Mwenso and the Shakes (USA): Harlem 100
Mwenso and the Shakes (USA): Harlem 100
Event Attributes
Mwenso and the Shakes: Harlem 100
Decades after the Civil War had ended, the supposed Reconstruction gave ground to a tide of segregationist policies and politics in the South. As a result, The Great Migration began to turn Northern cities into hubs for rising black culture. Chief among them, of course, was New York City, where the Harlem Renaissance ushered in new waves of powerful black thought, literature, fashion and music. Jazz evolved quickly in this fertile artistic environment, which saw the stride piano of Fats Waller and James P. Johnson, and the bold voicings of Ethel Waters and Billie Holiday—all becoming key catalysts for the United States’ most original music. A century later, the Harlem Renaissance remains a key period of progress in the United States’ slow push for equality—and in the advance of its arts.
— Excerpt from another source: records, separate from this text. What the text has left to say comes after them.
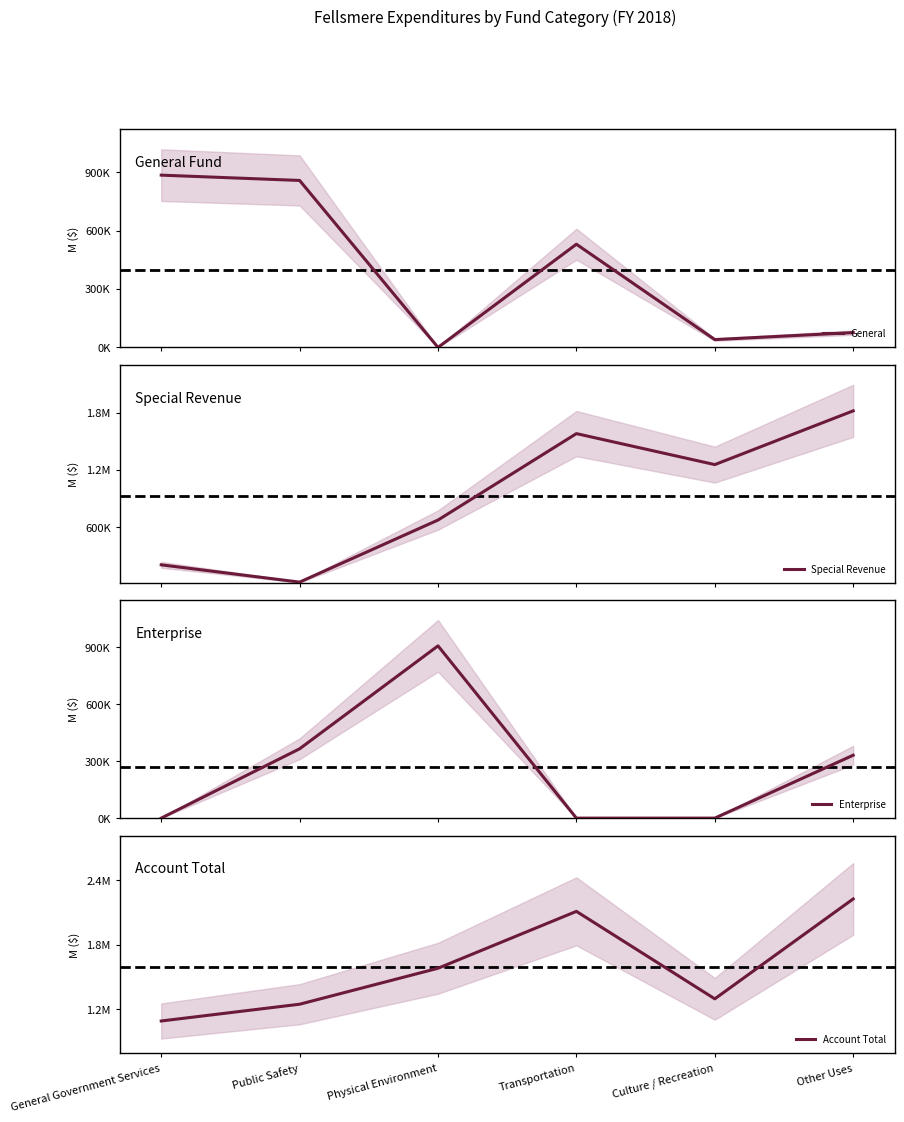

Reading left to right, what are all the values shown in this chart?

General: 884384	857098	0	529755	40139	76112
Special Revenue: 205915	24783	675328	1581200	1256382	1819746
Enterprise: 0	364564	905956	0	0	330828
Account Total: 1090299	1246445	1581284	2110955	1296521	2226686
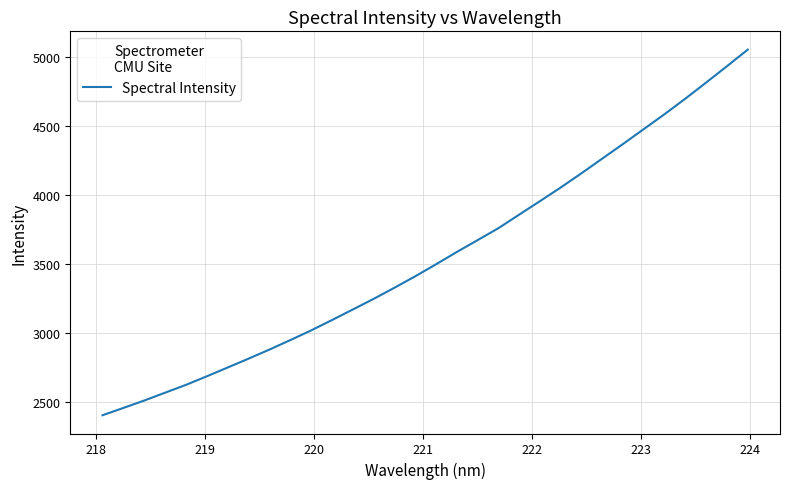

True or false: there are more than 1 points higher than both neighbors.

False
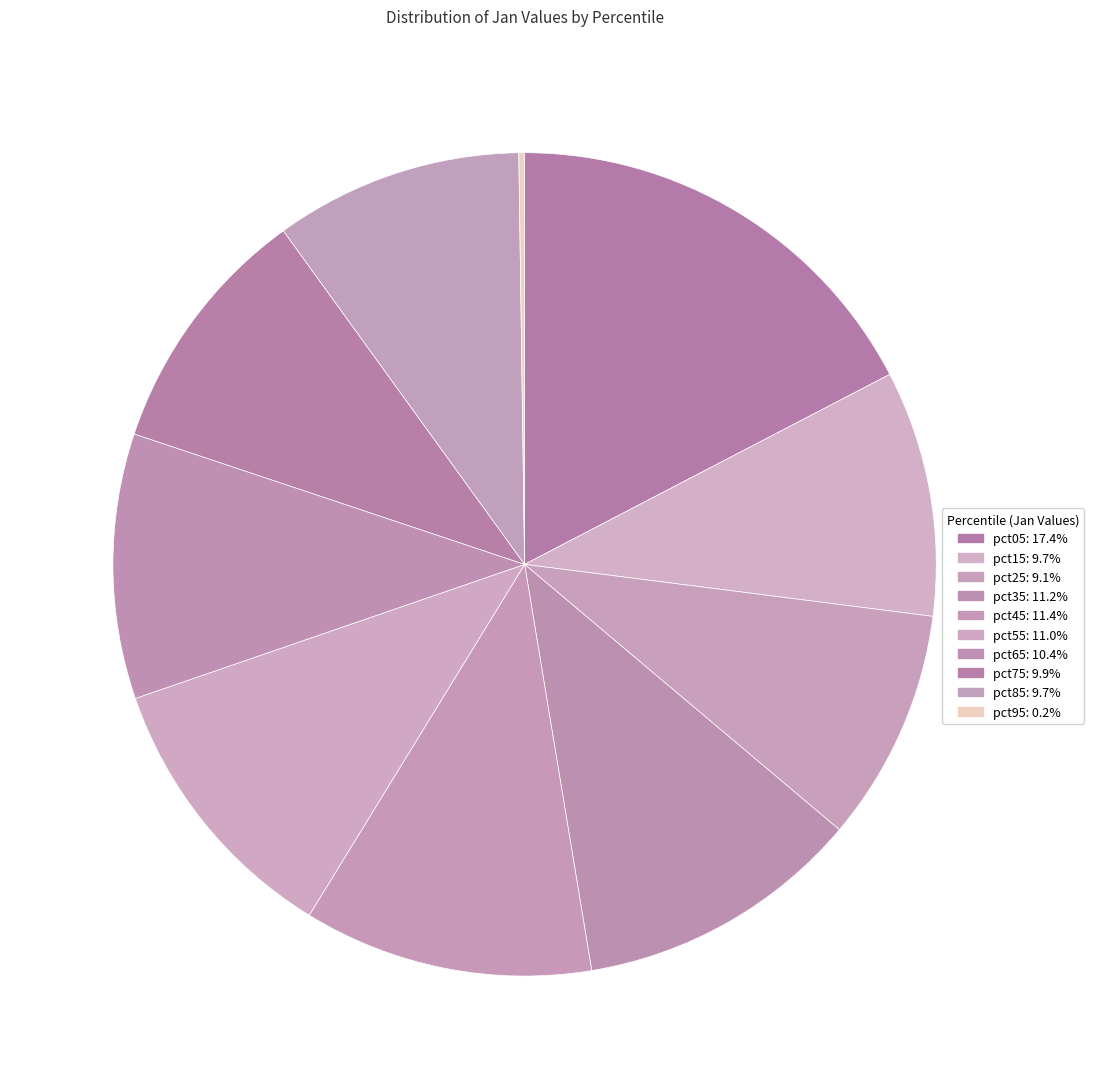

To the nearest percent, what is the difference between the largest and smallest slice percentages?

17%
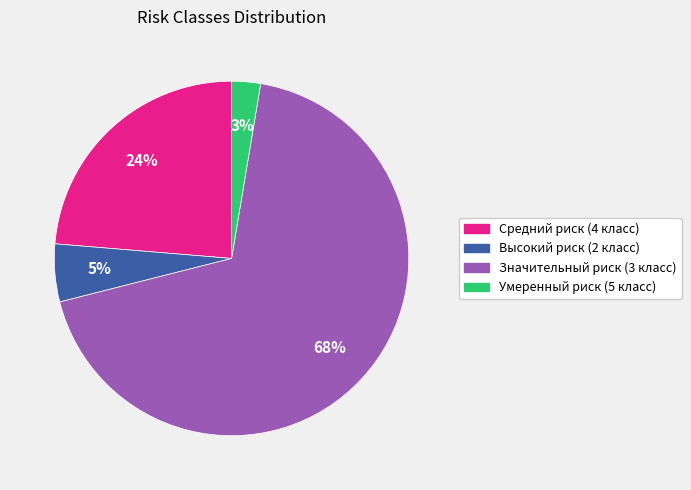

To the nearest percent, what is the average slice percentage?

25%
With Harlem 100, a collaboration with Harlem’s National Jazz Museum, undeniable showman Michael Mwenso leads his band, the Shakes, through an ecstatic multimedia celebration of that legacy. A refugee of Sierra Leone’s civil war, a teenaged Mwenso caught the attention of James Brown and became a regular guest at his London appearances before he relocated to New York to curate late sets at Dizzy’s Club Coca-Cola at the request of another famous fan, Wynton Marsalis. Those concerts ultimately led to the Shakes, a highly adaptable and endlessly energetic outfit that plays with the zeal of perennial discovery. At The Clarice, they revisit the sights and sounds of the Harlem Renaissance, bringing the songs of Waller, Ellington, Holiday and the like back to life, showing that the force and fun of these standards remain.